- _Data for processing_:
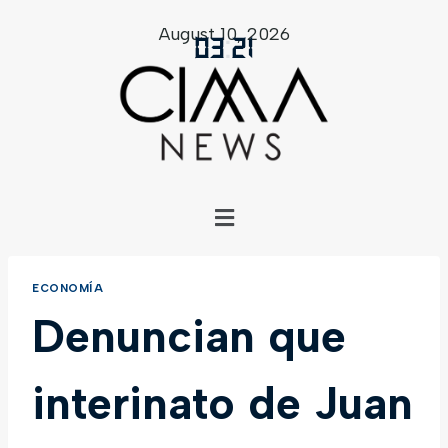
August 10, 2026
03
:
21
ECONOMÍA
Denuncian que
interinato de Juan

- _Work order_: Line by line and exactly, write out the material above. Skip the pictures.

- _Exercise output_:
August 10, 2026
03
:
21
ECONOMÍA
Denuncian que
interinato de Juan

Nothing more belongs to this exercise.